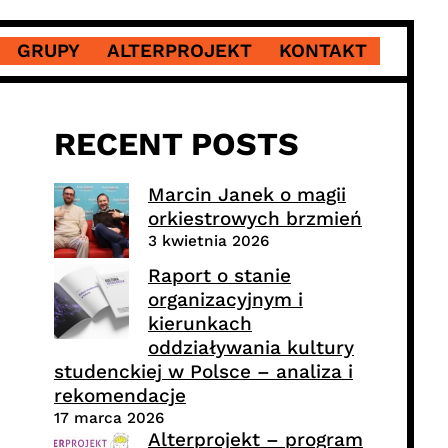
GRUPY
ALTERPROJEKT
KONTAKT
RECENT POSTS
Marcin Janek o magii
orkiestrowych brzmień
3 kwietnia 2026
Raport o stanie
organizacyjnym i
kierunkach
oddziaływania kultury
studenckiej w Polsce – analiza i
rekomendacje
17 marca 2026
Alterprojekt – program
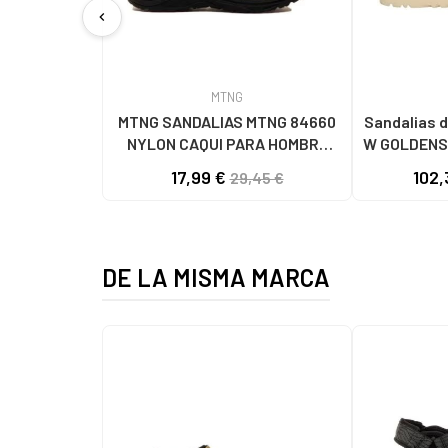
chevron_left
MTNG
MTNG SANDALIAS MTNG 84660
Sandalias d
NYLON CAQUI PARA HOMBRE
W GOLDENS
C59785 - - NYLON KAKY
17,99 €
102,
29,45 €
DE LA MISMA MARCA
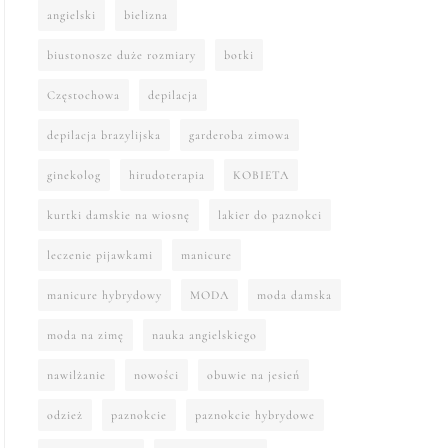
angielski
bielizna
biustonosze duże rozmiary
botki
Częstochowa
depilacja
depilacja brazylijska
garderoba zimowa
ginekolog
hirudoterapia
KOBIETA
kurtki damskie na wiosnę
lakier do paznokci
leczenie pijawkami
manicure
manicure hybrydowy
MODA
moda damska
moda na zimę
nauka angielskiego
nawilżanie
nowości
obuwie na jesień
odzież
paznokcie
paznokcie hybrydowe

JOB: Copy all the text of the material above line for line, word for word, leaving out the bracketed picture markers.

ANSWER AREA:
GRUPY
ALTERPROJEKT
KONTAKT
RECENT POSTS
Marcin Janek o magii
orkiestrowych brzmień
3 kwietnia 2026
Raport o stanie
organizacyjnym i
kierunkach
oddziaływania kultury
studenckiej w Polsce – analiza i
rekomendacje
17 marca 2026
Alterprojekt – program
chevron_left
MTNG
MTNG SANDALIAS MTNG 84660
Sandalias d
NYLON CAQUI PARA HOMBRE
W GOLDENS
C59785 - - NYLON KAKY
17,99 €
102,
29,45 €
DE LA MISMA MARCA
angielski
bielizna
biustonosze duże rozmiary
botki
Częstochowa
depilacja
depilacja brazylijska
garderoba zimowa
ginekolog
hirudoterapia
KOBIETA
kurtki damskie na wiosnę
lakier do paznokci
leczenie pijawkami
manicure
manicure hybrydowy
MODA
moda damska
moda na zimę
nauka angielskiego
nawilżanie
nowości
obuwie na jesień
odzież
paznokcie
paznokcie hybrydowe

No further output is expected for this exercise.